(Hardware project source files)
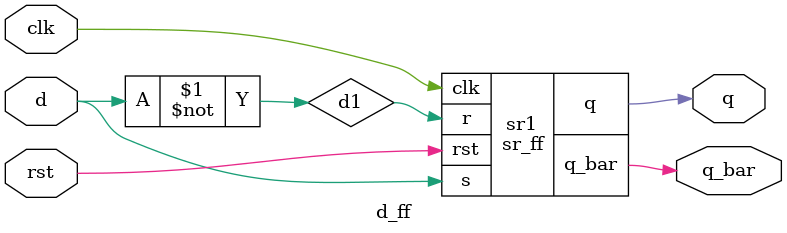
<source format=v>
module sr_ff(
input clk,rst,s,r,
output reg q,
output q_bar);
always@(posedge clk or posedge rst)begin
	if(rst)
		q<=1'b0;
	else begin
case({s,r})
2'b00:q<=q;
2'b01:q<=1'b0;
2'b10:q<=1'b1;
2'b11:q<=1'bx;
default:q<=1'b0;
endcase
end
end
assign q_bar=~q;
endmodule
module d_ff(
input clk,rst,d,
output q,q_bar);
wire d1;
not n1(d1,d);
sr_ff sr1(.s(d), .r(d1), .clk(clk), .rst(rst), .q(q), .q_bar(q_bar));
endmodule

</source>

==

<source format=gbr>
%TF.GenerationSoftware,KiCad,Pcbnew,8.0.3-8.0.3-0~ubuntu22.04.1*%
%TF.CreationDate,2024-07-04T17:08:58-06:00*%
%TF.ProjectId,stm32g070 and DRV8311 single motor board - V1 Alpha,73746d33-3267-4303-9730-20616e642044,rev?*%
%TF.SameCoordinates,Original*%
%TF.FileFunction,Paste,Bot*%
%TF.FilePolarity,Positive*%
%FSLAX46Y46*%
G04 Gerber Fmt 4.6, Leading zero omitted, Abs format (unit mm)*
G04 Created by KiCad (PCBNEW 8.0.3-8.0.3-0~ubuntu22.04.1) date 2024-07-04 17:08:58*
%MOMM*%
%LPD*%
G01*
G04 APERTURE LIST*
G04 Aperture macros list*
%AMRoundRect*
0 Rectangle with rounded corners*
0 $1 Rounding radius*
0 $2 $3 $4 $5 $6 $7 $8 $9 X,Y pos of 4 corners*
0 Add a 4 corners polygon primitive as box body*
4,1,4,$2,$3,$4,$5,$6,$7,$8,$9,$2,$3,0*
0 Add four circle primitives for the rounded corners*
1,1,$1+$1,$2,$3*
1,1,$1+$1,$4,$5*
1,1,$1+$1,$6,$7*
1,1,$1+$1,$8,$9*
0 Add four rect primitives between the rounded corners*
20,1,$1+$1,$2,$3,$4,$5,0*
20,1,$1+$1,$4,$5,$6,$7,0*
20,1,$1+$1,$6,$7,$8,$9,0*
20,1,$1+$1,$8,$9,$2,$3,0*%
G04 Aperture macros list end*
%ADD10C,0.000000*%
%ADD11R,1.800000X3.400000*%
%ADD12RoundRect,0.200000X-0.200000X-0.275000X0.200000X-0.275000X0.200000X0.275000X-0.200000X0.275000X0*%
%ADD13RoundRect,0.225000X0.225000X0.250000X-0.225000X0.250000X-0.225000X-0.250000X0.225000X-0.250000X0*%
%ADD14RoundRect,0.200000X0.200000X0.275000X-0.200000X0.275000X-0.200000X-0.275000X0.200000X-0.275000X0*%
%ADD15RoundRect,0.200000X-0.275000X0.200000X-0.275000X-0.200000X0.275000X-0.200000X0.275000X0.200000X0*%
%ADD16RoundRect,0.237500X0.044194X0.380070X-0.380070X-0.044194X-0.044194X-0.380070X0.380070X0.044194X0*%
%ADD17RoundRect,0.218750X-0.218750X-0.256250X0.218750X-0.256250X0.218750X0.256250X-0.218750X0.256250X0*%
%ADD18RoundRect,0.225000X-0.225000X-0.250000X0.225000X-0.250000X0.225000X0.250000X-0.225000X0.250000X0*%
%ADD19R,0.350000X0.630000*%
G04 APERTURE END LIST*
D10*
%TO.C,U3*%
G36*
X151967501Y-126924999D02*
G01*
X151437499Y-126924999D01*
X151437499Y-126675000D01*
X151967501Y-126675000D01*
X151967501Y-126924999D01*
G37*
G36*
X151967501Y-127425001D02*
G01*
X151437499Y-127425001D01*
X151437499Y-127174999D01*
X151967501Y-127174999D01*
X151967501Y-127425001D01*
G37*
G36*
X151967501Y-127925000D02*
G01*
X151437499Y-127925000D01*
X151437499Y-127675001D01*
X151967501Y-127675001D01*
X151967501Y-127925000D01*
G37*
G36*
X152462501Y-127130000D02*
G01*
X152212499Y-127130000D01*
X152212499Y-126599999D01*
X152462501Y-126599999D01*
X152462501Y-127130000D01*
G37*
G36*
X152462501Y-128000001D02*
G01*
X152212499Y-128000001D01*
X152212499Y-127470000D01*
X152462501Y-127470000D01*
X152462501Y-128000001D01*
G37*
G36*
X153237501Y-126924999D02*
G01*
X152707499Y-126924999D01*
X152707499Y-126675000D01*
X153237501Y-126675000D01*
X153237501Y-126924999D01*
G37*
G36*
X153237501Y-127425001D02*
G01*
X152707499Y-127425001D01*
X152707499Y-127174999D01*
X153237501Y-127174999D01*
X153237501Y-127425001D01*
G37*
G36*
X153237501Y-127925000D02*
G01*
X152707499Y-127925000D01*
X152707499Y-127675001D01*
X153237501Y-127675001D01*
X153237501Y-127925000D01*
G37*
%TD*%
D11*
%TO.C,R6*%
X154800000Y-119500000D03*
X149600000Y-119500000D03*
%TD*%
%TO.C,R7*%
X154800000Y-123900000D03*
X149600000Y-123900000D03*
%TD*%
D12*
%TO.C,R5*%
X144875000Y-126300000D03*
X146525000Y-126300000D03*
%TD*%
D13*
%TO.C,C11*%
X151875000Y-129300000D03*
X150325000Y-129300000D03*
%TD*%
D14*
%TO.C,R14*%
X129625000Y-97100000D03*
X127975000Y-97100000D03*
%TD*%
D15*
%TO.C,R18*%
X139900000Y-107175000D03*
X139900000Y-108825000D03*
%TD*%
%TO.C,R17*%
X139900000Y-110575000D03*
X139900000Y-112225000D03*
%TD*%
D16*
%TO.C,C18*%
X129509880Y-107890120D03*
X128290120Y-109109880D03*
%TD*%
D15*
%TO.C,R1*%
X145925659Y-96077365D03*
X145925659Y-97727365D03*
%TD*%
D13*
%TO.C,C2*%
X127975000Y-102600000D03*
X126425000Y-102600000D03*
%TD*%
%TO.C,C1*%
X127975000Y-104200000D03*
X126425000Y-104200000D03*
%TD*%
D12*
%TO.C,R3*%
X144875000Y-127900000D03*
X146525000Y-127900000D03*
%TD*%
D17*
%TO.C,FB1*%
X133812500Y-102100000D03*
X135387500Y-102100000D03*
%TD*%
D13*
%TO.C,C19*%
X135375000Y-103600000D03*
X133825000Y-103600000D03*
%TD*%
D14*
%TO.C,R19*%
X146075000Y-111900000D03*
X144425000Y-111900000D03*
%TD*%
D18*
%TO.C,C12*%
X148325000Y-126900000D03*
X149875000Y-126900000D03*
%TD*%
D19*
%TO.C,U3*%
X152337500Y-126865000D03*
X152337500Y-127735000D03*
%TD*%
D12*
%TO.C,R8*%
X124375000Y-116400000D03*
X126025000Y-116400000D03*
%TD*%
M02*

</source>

--

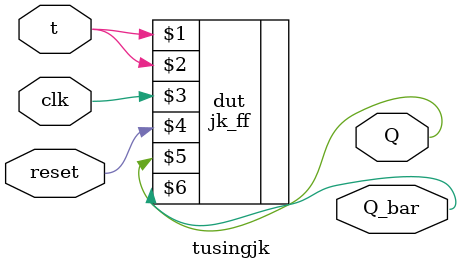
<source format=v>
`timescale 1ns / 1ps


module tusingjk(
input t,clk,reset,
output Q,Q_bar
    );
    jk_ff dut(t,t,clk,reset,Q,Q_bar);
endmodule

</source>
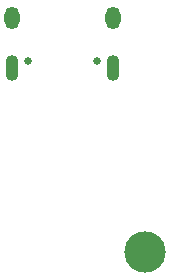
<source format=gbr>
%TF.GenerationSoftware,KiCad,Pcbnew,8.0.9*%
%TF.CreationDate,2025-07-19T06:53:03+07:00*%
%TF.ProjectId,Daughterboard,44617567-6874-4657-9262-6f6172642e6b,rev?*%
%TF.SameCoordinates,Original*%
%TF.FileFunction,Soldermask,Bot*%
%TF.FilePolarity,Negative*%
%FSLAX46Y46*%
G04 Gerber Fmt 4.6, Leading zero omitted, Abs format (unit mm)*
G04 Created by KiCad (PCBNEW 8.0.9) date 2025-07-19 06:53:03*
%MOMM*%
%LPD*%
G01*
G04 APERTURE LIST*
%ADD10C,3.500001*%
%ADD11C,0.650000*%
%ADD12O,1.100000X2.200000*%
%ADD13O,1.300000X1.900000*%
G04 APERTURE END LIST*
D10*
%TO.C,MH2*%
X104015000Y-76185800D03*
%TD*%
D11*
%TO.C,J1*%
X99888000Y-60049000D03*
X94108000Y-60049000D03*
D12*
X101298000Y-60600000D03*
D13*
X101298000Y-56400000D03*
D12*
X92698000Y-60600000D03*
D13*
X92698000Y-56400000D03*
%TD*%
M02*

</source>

### PROBLEM DETAILS
Check each line of the entries above, and show every one holding the word "GenerationSoftware".

### SOLUTION
%TF.GenerationSoftware,KiCad,Pcbnew,8.0.3-8.0.3-0~ubuntu22.04.1*%
%TF.GenerationSoftware,KiCad,Pcbnew,8.0.9*%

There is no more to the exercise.